Buy It: Bentgo Classic Stackable Bento Lunch Box, $15, amazon.com

If you prefer to keep certain parts of your meal separate from others, then try the Bentgo Classic Stackable Bento Box. Almost every part of the bi-level lunch box is functional, with the first container holding ¾ cups of food, the second holding 2 cups, and the lid holding utensils. It also comes in eight fun colors, from sage green to fuschia, and is the current best-seller in the bento boxes category

"Honestly, these were exactly what I was looking for. The food stays separate and neatly tucked away, and it doesn't even take up much room in the fridge," one reviewer wrote.

meal prep containers
Credit: Amazon

Best Divided Container: Prep Naturals 3-Compartment 5-Pack Storage Containers

Buy It: Prep Naturals 3-Compartment 5-Pack Storage Containers, $45, amazon.com

For a glass option, Prep Natural's three-compartment containers are a crowd favorite. They're microwave-, oven-, dishwasher-, and freezer-safe. The 8,000+ five-star ratings don't lie.

One reviewer said these storage containers were comparable to other quality meal prep containers: "I absolutely love these! They are thick and durable glass just like Pyrex and the lids have a nice air-tight seal on them. I'm highly impressed with the fact that they are oven and microwave safe without the lids on."

meal prep containers
Credit: Amazon

Best Value: FineDine 24-Piece Glass Storage Containers

Buy It: FineDine 24-Piece Glass Storage Containers, $45, amazon.com

This 24-piece glass container set from FineDine is undoubtedly the biggest bang for your buck. The containers are made from borosilicate glass that won't warp, crack, or absorb stains, and the lids' airtight seals prevent leaking. 

This set has more than 23,000 five-star ratings, and Amazon shoppers say it's "well worth it." "They are good quality glass containers with plastic tops that seal perfectly.

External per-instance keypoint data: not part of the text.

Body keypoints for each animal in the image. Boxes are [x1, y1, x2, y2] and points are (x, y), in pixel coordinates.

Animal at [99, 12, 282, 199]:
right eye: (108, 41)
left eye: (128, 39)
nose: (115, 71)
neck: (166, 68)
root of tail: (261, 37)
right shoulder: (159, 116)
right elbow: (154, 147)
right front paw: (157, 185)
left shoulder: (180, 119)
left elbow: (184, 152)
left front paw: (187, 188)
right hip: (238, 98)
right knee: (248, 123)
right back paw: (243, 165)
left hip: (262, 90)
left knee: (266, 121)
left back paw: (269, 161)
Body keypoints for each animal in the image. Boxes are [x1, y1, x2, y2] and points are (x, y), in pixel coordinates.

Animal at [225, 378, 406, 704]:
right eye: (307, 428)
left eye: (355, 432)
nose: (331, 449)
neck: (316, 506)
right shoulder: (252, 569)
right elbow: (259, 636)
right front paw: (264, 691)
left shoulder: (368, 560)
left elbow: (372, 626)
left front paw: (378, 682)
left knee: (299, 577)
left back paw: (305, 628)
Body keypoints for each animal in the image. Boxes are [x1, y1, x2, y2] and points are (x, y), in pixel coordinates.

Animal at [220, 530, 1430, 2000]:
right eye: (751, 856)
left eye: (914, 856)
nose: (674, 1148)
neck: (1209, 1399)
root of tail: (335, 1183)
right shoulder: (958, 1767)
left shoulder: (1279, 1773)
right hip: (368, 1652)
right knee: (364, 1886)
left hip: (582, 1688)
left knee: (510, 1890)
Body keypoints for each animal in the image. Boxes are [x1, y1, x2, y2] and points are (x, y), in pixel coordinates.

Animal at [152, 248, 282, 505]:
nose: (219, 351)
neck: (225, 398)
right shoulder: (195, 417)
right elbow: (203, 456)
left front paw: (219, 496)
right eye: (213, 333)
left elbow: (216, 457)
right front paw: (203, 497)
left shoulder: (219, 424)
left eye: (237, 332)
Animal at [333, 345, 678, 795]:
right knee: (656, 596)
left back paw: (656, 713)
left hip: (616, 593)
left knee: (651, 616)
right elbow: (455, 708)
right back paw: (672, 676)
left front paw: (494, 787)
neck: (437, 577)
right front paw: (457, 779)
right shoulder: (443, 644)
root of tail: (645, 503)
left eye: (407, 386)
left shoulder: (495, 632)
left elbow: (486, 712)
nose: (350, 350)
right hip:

The locking is cool, too, because it doesn't rely on repeatedly bending and unbending plastic parts like other containers we have… I'm super happy with this purchase," wrote an Amazon shopper.  

lunchbox
Credit: Amazon

Best for Snacks: EasyLunchBoxes Bento Snack Boxes

Buy It: EasyLunchBoxes Bento Snack Boxes, $13, amazon.com

Why have just one kind of snack when you can have four? The built-in compartments in these bento-style containers make it easy to pack multiple munchies without them turning into trail mix. The set of four containers also has a user-friendly (but secure) lid design that children can easily open and close. 

"These make AMAZING personal protein snack packs," one shopper wrote. "I make snacks for the week (for me) that include hard boiled egg, almonds, lunch meat and some cubed cheese. It's great (and cheap) to grab when running out the door. I've already ordered another set."

Reheating, Freezing, and Washing Your Meal Prep Containers

Not all containers have the same rules for reheating, washing, and freezing. "When you're buying containers, it will say on the package how to wash them properly and if they can be frozen," says Koren. The package should also explain which heat methods are safe.

In general, most glass and plastic containers can be put in the dishwasher and microwave. "The only time it's not safe to do that is with plastic containers you get from takeout places; they're not microwave- or dishwasher-friendly and they shouldn't be reused to store food." (These types of containers aren't meant for reuse, so they aren't made according to the same safety standards as reusable plastic containers.)